**WHAT TO WORK ON**
With pictures left out, set down exactly the lines that begin at the one containing "For every layout" and end with the last line of the entries below.

DATA RECORDS: Begin

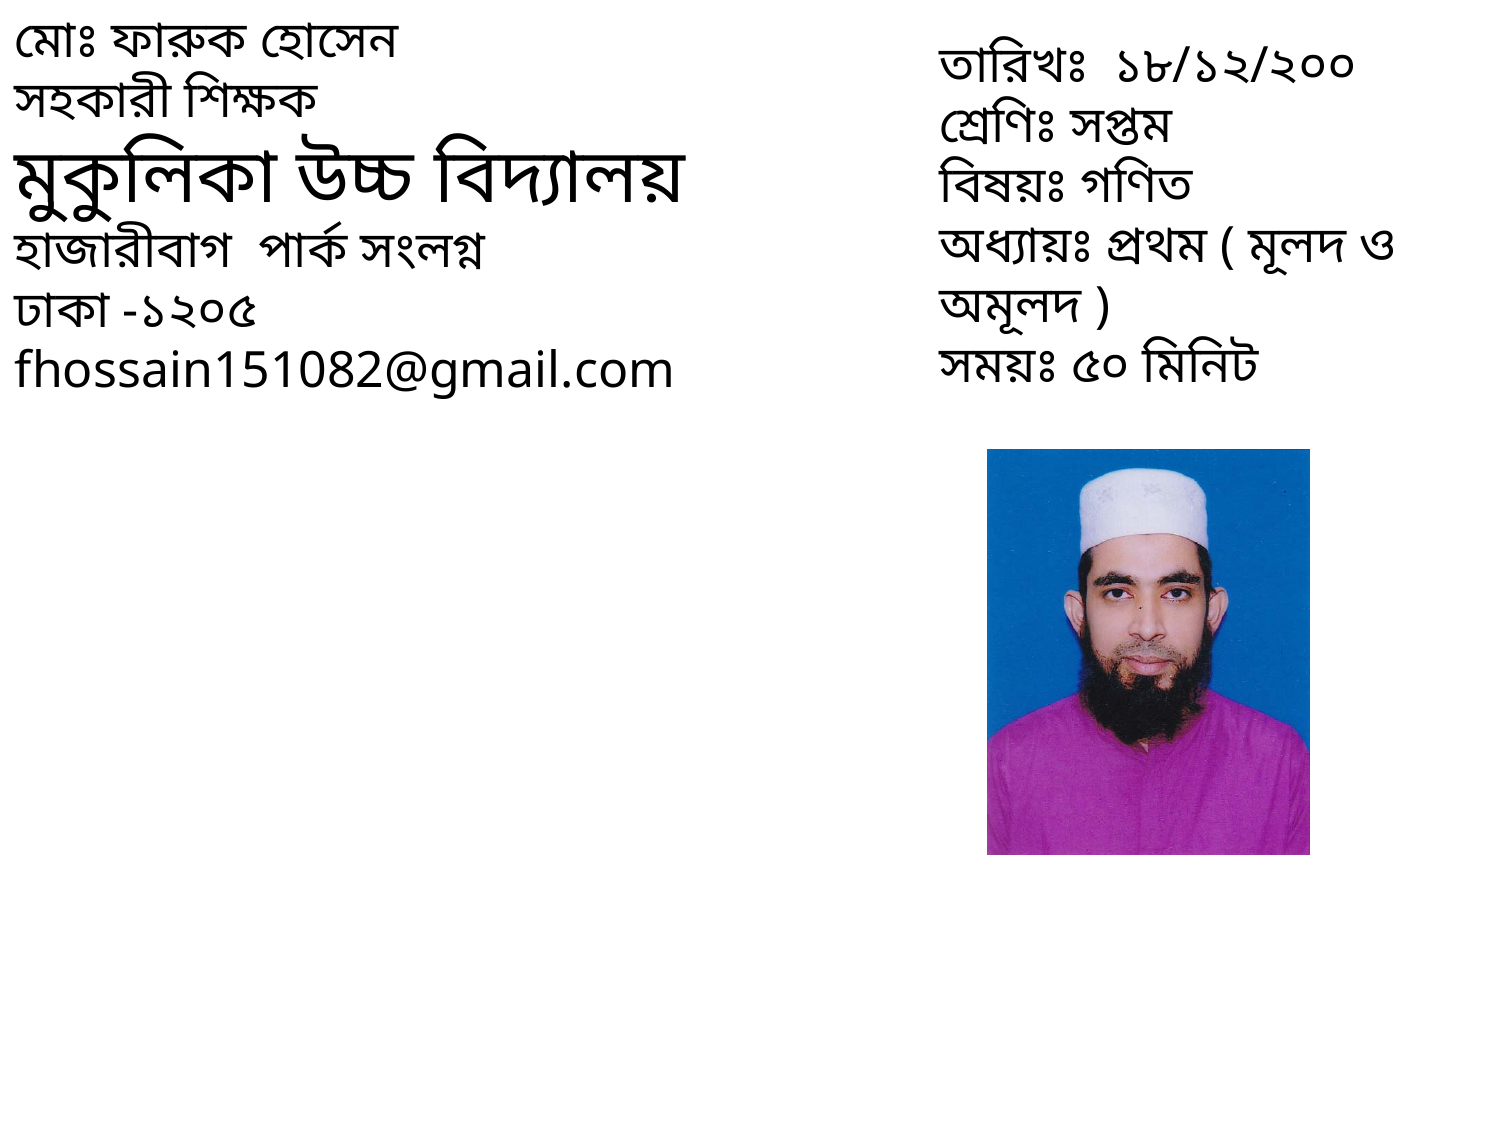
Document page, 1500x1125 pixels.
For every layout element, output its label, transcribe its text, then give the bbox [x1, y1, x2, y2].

text_box তারিখঃ ১৮/১২/২০০ শ্রেণিঃ সপ্তম বিষয়ঃ গণিত অধ্যায়ঃ প্রথম ( মূলদ ও অমূলদ ) সময়ঃ ৫০ মিনিট [924, 24, 1475, 400]
text_box মোঃ ফারুক হোসেন সহকারী শিক্ষক মুকুলিকা উচ্চ বিদ্যালয় হাজারীবাগ পার্ক সংলগ্ন ঢাকা -১২০৫ fhossain151082@gmail.com [0, 0, 738, 405]
picture [987, 449, 1310, 855]
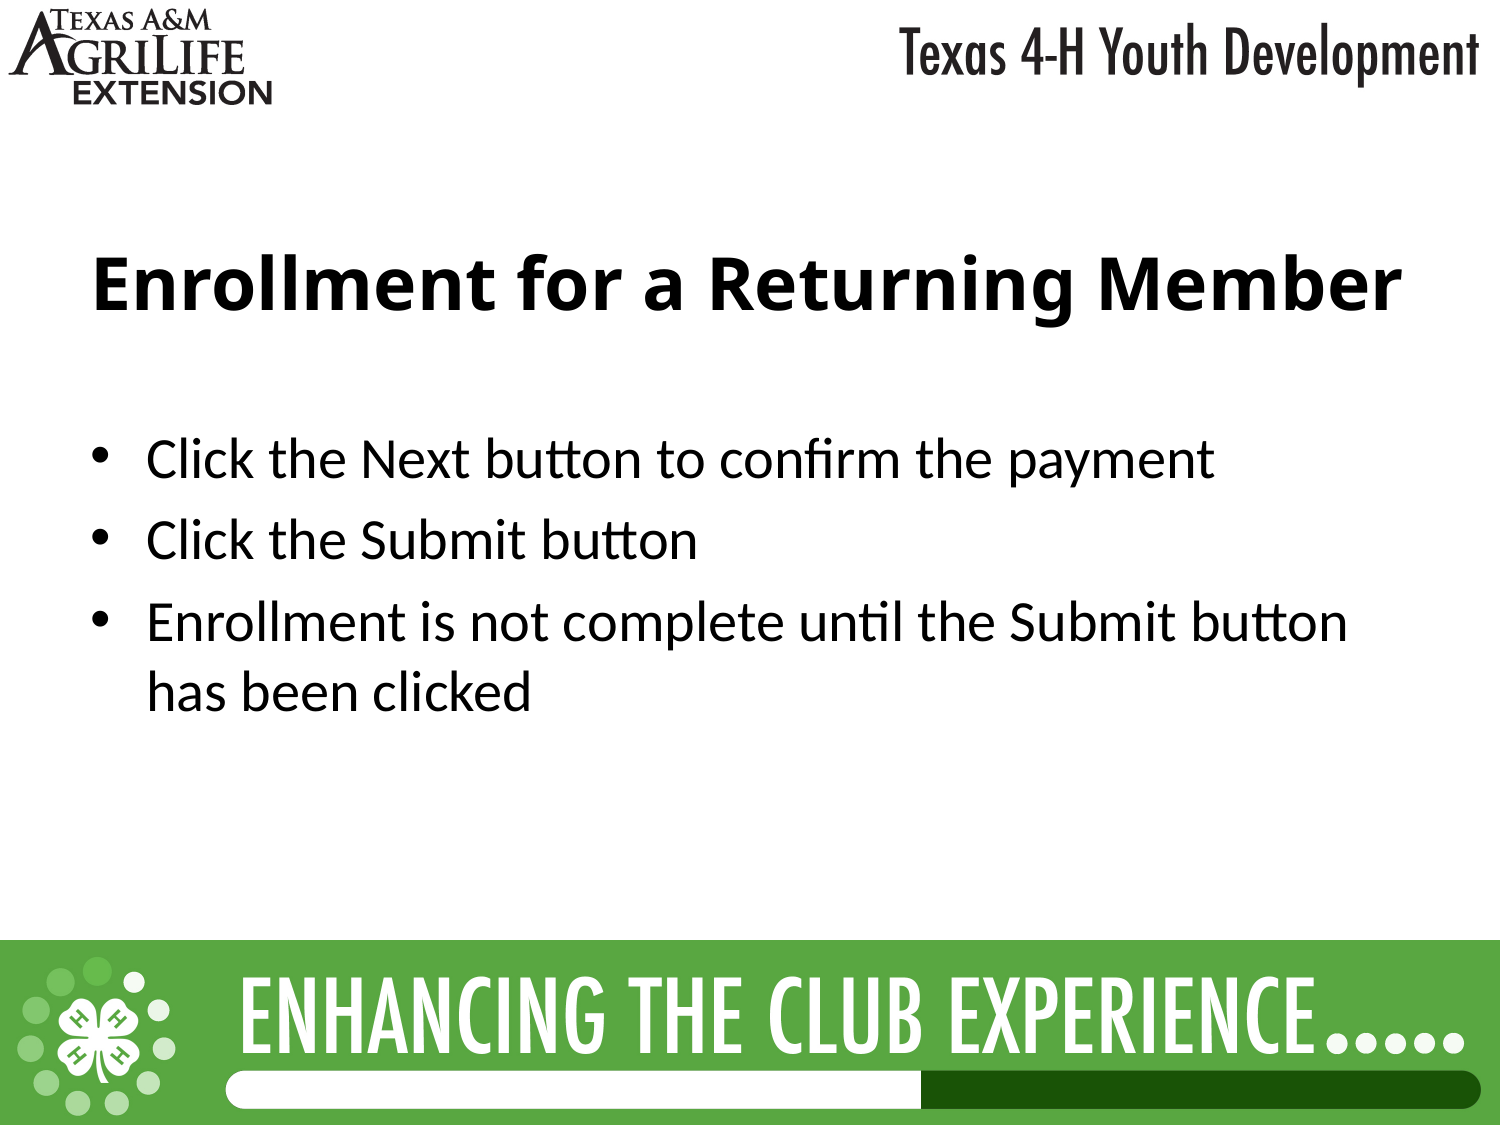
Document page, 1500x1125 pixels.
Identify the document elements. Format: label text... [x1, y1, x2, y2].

picture [0, 0, 1500, 1125]
list Click the Next button to confirm the payment Click the Submit button Enrollment is not complete until the Submit button has been clicked [75, 412, 1425, 938]
text_box Enrollment for a Returning Member [74, 187, 1425, 375]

DATA RECORDS: End

**EXERCISE RESPONSE**
For every layout element, output its label, transcribe its text, then give the bbox [x1, y1, x2, y2].

text_box তারিখঃ ১৮/১২/২০০ শ্রেণিঃ সপ্তম বিষয়ঃ গণিত অধ্যায়ঃ প্রথম ( মূলদ ও অমূলদ ) সময়ঃ ৫০ মিনিট [924, 24, 1475, 400]
text_box মোঃ ফারুক হোসেন সহকারী শিক্ষক মুকুলিকা উচ্চ বিদ্যালয় হাজারীবাগ পার্ক সংলগ্ন ঢাকা -১২০৫ fhossain151082@gmail.com [0, 0, 738, 405]
picture [987, 449, 1310, 855]
Document page, 1500x1125 pixels.
Identify the document elements. Format: label text... [x1, y1, x2, y2].

picture [0, 0, 1500, 1125]
list Click the Next button to confirm the payment Click the Submit button Enrollment is not complete until the Submit button has been clicked [75, 412, 1425, 938]
text_box Enrollment for a Returning Member [74, 187, 1425, 375]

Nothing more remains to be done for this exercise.